Both treatments have the potential to be a cure, notes Lewis Hsu, MD, PhD, Chief Medical Officer at the Sickle Cell Disease Association of America and director of the pediatric sickle cell program at the University of Illinois at Chicago. He cautions, however, that the data is still very young. “The FDA has asked for 15 years of follow-up for patients to evaluate efficacy and toxicity,” he points out.
Alexis A. Thompson, MD, MPH, Chief of the Division of Hematology at Children’s Hospital of Philadelphia, agrees. “Broadly speaking, this is an extraordinary accomplishment,” she says. “It is likely transformational and may offer definitive therapy for those with shortened lifespans.”
Currently, it is too early to speculate as to whether these treatments are curative. “What we can say very confidently is that they seem to be safe and durable, but we need more time and [to see] more individuals treated,” Dr. Thompson says.
Treatment Challenges
While these two new gene therapies are certainly transformational and potentially life changing, their uptake will likely be slow, for numerous reasons. “There are about 20,000 people in the U.S. with sickle cell disease who meet the FDA criteria, but not all of them are going to want gene therapy or will have access to it,” says Dr. Hsu. “It’s not going to make a difference for the approximately 15 million people with SCD living in sub-Saharan Africa.” Moreover, many physicians and patients will undoubtedly be hesitant until long-term efficacy and safety are better defined.
“Patients all have different opinions,” said Dr. Hsu. “There are those who say, ‘Now that it’s here and approved, sign me up,’ and are willing to do everything to get to it. Others say that when they were very ill in ICU they would have been willing to take anything, but 4 months later, it’s different; they are doing well and want to wait, as the imminent danger isn’t there.”

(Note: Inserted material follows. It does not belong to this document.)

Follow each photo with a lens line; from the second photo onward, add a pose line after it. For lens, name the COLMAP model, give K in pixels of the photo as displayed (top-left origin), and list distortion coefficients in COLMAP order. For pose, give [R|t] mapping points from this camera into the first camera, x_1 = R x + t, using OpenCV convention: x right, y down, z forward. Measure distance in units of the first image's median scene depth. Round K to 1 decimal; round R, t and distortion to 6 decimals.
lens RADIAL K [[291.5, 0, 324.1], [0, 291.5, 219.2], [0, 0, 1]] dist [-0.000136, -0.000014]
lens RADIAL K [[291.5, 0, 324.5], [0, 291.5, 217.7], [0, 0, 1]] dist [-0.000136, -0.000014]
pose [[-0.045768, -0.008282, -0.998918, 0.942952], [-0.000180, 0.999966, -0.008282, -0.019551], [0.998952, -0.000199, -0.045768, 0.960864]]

Both therapies require patients to undergo hematopoietic stem cell mobilization followed by apheresis to obtain CD34+ cells for manufacturing the product. Patients must also undergo full myeloablative conditioning prior to the infusion. The whole procedure can take up to a year and is similar to autologous bone marrow transplantation, as there is no need to find a donor of stem cells. It also requires a hospital stay of weeks or even months, and the chemotherapy used in the preparatory steps can cause serious side effects, including severe infections, nausea, painful mouth sores, and infertility. Thus, there are patients who are doing well enough and would prefer to avoid the discomfort and other challenges involved with treatment.

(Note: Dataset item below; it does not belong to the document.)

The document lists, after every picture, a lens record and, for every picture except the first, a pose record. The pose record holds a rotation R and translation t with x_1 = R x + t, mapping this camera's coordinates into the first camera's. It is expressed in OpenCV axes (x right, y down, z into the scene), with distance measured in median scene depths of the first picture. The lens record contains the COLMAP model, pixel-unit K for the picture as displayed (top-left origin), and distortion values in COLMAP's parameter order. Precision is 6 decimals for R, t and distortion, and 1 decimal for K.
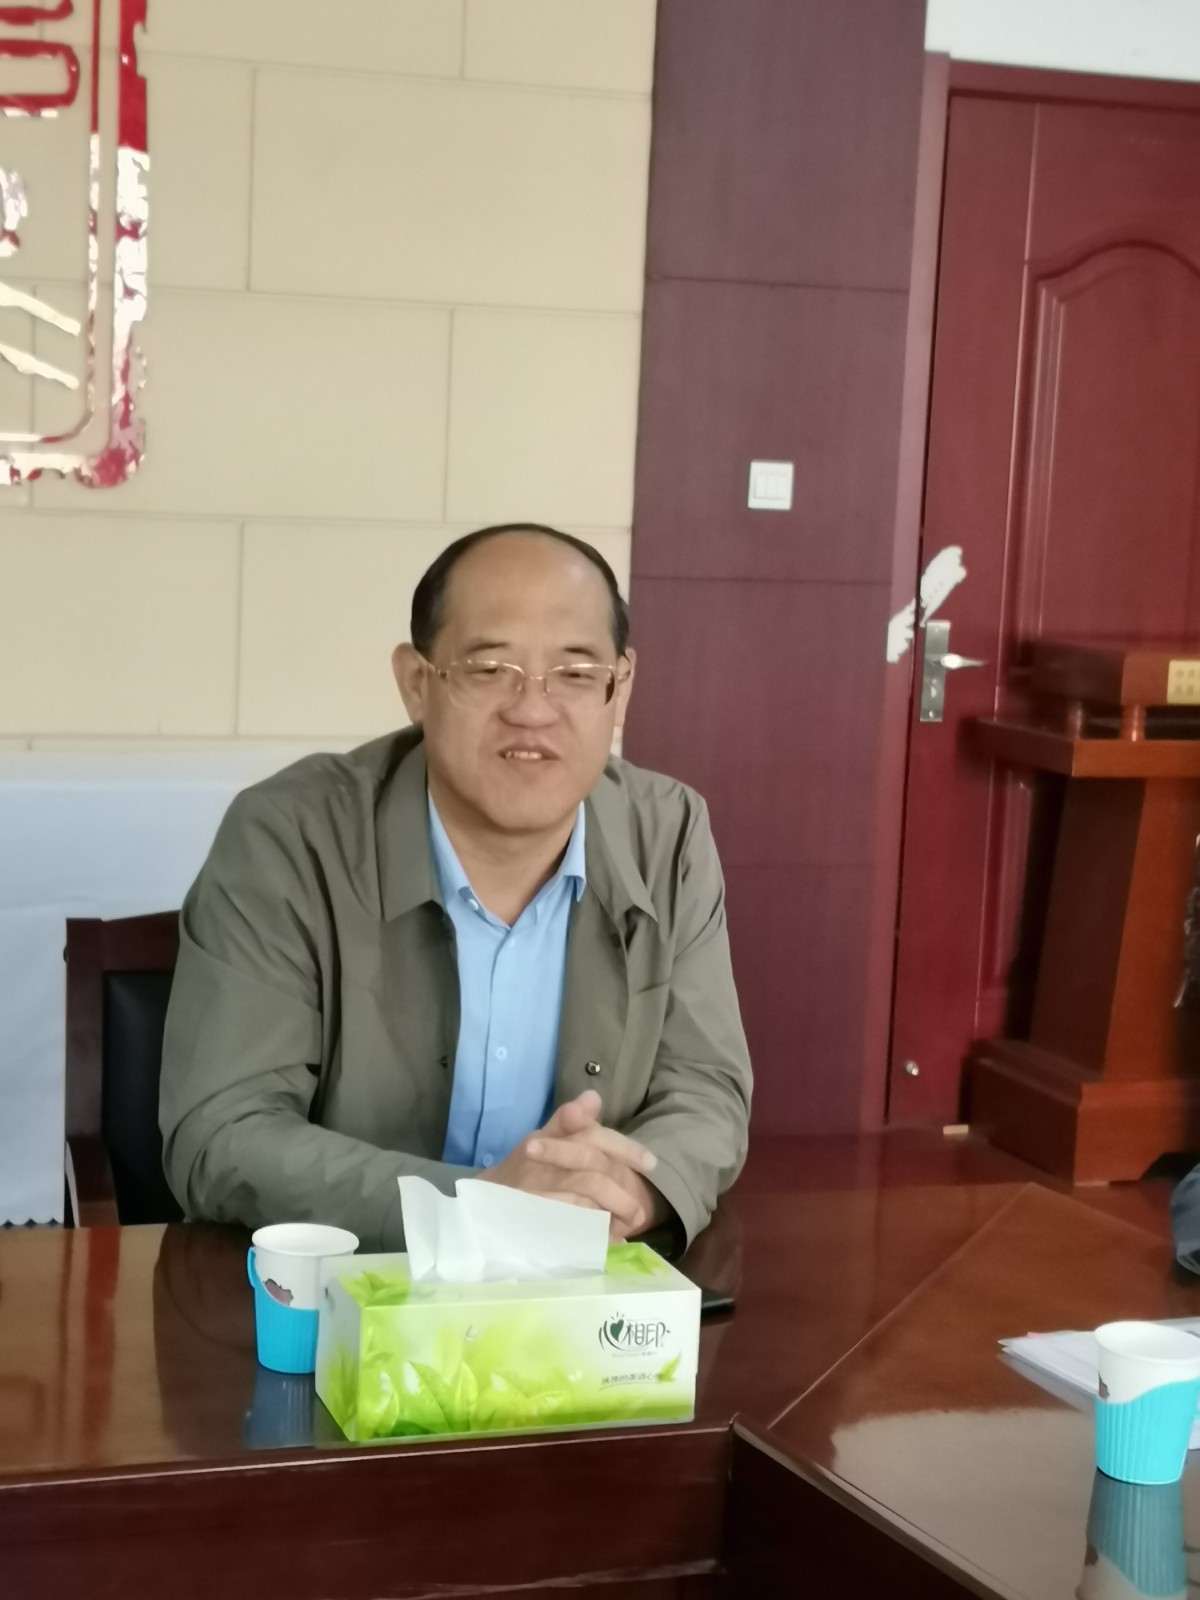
lens RADIAL K [[2899.6, 0, 600.0], [0, 2899.6, 800.0], [0, 0, 1]] dist [0.007369, -0.045028]
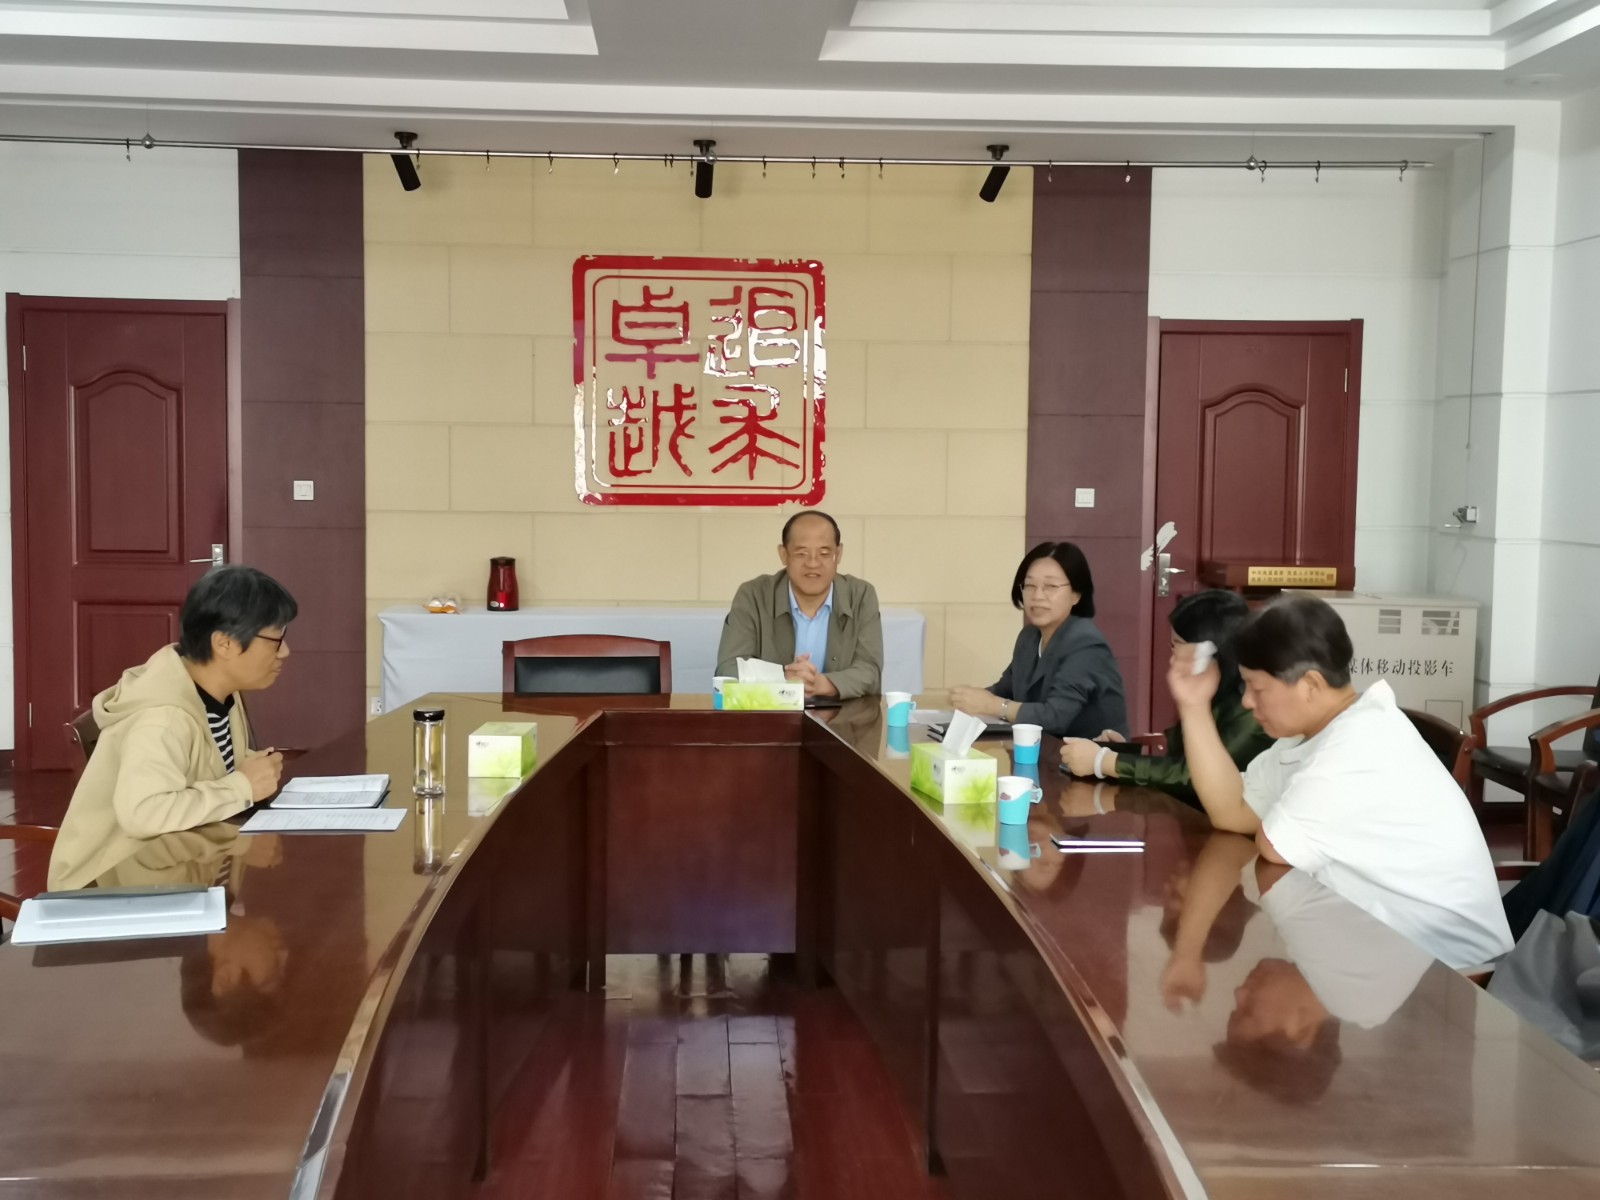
lens RADIAL K [[1950.1, 0, 800.0], [0, 1950.1, 600.0], [0, 0, 1]] dist [0.005101, 0.002094]
pose [[0.957469, -0.012530, -0.288265, 0.304264], [-0.004590, 0.998269, -0.058636, 0.074129], [0.288501, 0.057465, 0.955754, -0.628578]]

Delivering gene therapy also requires medical centers that are highly specialized, which are frequently academic institutions in urban areas. “[The treatment] needs to be carried out in centers that have the capabilities for this, even if it does cause some barriers to access,” Dr. Thompson explains. “We want the best outcomes, and this has to be recognized.”
Finally, the cost of the treatment is formidable. Casgevy comes with a price tag of $2.2 million, while Lyfgenia is priced at $3.1 million.; however, Dr. Thompson does not regard this as unusual. “Current manufacturing techniques are quite elaborate, as is the cost of clinical trials,” she says. “Right now, we want to make the treatment safe and effective, and over time, improvements in technology will make it less expensive.”